Research
Materials & Criteria
All research
performed or sited by Cambridge International Institute for Medical
Science and its members utilizes the strictest guidelines in research
possible. No opinion or unproven information is ever considered for
publication or recommendation until scientifically proven through
real-life results.
All research
materials include scientific publications such as: medical textbooks,
medical journals, unbiased studies, scientific experimentation, and
so on.
Scientific
findings from clinical studies are always regarded with healthy skepticism.
Many trials are rife with conflicts of interest and many study results
can be all but useless; in particular, from faulty statistical analysis.

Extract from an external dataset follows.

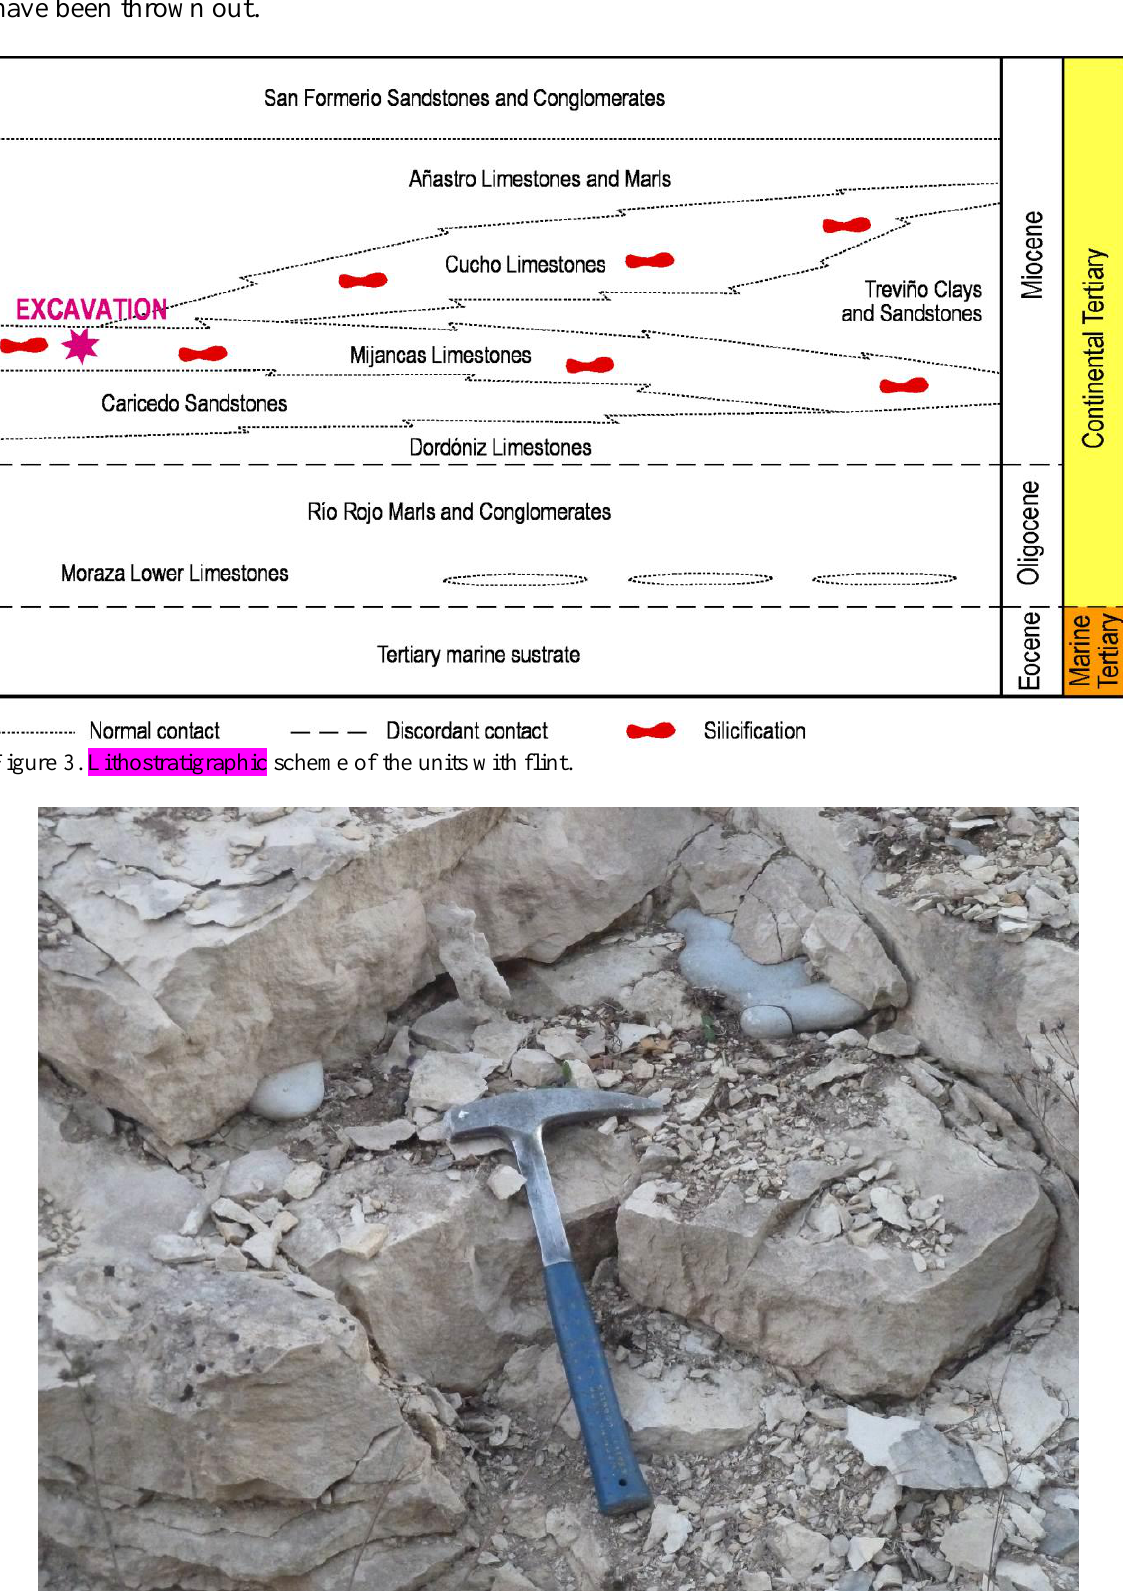
Figure 4. Outcrop of the nodular flints exploited at the mines, without cortex, included in the poorly consolidated lacustrine-palustrine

Often experts will quote second or third hand results from experiments
that were measured inaccurately.
No assumptions
should ever be made based on scientific research, especially when
it is dealing with the public's health and well being. Many times
those publishing summaries of research, studies and their analysis
misinterpret the results.
Statistics
are often used to sensationalize, confuse, mislead, or oversimplify.
The Cambridge
International Institute for Medical Science analytical tool for understanding
statistics is as follows:
1) Does
the conclusion make any logical or scientific sense?
2) Does
the evidence support a cause-effect relationship?
3) Does
the conclusion account for all possible factors that could influence
the conclusion?
4) Does
the statistical information given include the sample size and selection
of the sample tested?
5) Does
the conclusion include the sample size or does it disregard the sample
size? Only publishing the end-points in any given study can be extremely
misleading.
6) Will
the proposed solution cause other unforeseen problems? All biological
systems should be considered in any health-related study.
7) How
many of the original study's participants dropped out because of negative
side-effects? Were they included in the failure rate?
8) Did
the study actually measure what you are led to believe was measured?
9) And
most importantly, did real-life experience confirm the result? As
Jean Martin Charcot stated: "...theories, no matter how pertinent,
cannot eradicate the existence of facts."